THE PROBLEM — Nothing is needed except the lines below that run from the one with "pour en tirer le meilleur parti ?" through the one with "Πετροκεφάλι", repeated exactly.
::: SUPPLIED DATA :::
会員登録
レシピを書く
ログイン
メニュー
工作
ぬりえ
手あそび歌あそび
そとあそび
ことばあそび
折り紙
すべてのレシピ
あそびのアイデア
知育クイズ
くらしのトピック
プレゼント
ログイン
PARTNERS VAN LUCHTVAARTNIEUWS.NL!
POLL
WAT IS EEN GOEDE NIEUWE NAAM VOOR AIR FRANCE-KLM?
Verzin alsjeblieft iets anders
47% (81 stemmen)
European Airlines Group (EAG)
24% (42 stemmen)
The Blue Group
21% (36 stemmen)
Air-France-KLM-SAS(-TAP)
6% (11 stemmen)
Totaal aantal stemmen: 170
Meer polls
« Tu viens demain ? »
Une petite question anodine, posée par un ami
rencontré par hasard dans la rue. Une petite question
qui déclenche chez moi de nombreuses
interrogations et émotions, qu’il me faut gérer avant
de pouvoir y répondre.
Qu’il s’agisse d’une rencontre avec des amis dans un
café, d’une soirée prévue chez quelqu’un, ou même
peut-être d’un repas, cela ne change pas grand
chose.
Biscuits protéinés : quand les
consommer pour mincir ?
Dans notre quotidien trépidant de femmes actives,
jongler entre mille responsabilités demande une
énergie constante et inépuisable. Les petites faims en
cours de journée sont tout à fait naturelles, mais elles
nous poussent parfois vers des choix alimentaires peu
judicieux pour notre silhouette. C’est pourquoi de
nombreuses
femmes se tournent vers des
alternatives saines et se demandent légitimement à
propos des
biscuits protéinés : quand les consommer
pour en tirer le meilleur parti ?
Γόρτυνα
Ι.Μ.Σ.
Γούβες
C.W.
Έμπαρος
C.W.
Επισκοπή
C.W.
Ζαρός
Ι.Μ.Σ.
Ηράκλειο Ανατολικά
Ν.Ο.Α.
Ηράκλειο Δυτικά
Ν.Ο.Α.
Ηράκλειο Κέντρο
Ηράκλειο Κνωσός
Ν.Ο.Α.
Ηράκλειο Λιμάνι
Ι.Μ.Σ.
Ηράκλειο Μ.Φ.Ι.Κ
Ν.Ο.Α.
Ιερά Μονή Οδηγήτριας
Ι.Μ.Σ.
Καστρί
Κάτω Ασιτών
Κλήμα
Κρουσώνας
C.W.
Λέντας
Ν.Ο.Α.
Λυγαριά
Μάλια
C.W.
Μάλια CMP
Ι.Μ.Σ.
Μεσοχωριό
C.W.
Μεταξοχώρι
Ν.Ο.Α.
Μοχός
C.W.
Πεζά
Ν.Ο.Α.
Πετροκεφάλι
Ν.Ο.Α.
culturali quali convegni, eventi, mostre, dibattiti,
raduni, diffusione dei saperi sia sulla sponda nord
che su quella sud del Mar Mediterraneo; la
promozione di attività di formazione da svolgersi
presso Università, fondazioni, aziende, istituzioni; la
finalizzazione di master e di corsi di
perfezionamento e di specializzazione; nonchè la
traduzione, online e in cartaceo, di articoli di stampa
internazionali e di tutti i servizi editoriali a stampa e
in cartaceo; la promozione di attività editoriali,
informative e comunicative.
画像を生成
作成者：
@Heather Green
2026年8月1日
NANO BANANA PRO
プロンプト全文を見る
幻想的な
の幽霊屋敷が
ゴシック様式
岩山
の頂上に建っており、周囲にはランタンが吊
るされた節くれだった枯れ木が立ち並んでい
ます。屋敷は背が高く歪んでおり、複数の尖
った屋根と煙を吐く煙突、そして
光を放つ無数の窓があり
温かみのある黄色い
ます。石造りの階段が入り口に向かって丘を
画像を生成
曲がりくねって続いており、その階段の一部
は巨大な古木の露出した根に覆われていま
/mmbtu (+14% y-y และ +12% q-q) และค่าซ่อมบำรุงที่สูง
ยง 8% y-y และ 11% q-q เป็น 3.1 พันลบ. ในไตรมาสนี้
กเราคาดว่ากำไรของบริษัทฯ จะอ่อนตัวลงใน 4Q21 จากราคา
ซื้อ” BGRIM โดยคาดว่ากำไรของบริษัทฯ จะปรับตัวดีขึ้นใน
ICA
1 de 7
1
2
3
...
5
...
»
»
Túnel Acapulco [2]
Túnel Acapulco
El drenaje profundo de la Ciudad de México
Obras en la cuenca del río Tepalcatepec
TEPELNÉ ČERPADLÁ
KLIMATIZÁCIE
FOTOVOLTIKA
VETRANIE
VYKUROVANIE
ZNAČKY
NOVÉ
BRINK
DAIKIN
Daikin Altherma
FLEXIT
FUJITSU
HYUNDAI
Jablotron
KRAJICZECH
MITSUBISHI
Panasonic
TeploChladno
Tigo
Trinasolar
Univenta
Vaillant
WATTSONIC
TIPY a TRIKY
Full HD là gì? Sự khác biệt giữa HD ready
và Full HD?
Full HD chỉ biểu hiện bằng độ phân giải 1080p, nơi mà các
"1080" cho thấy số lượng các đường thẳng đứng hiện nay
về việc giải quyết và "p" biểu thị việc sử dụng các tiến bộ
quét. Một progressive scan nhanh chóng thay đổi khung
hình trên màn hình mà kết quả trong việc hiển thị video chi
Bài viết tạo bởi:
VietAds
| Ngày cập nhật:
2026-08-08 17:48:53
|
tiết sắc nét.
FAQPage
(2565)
:::
WRITTEN ANSWER —
pour en tirer le meilleur parti ?
Γόρτυνα
Ι.Μ.Σ.
Γούβες
C.W.
Έμπαρος
C.W.
Επισκοπή
C.W.
Ζαρός
Ι.Μ.Σ.
Ηράκλειο Ανατολικά
Ν.Ο.Α.
Ηράκλειο Δυτικά
Ν.Ο.Α.
Ηράκλειο Κέντρο
Ηράκλειο Κνωσός
Ν.Ο.Α.
Ηράκλειο Λιμάνι
Ι.Μ.Σ.
Ηράκλειο Μ.Φ.Ι.Κ
Ν.Ο.Α.
Ιερά Μονή Οδηγήτριας
Ι.Μ.Σ.
Καστρί
Κάτω Ασιτών
Κλήμα
Κρουσώνας
C.W.
Λέντας
Ν.Ο.Α.
Λυγαριά
Μάλια
C.W.
Μάλια CMP
Ι.Μ.Σ.
Μεσοχωριό
C.W.
Μεταξοχώρι
Ν.Ο.Α.
Μοχός
C.W.
Πεζά
Ν.Ο.Α.
Πετροκεφάλι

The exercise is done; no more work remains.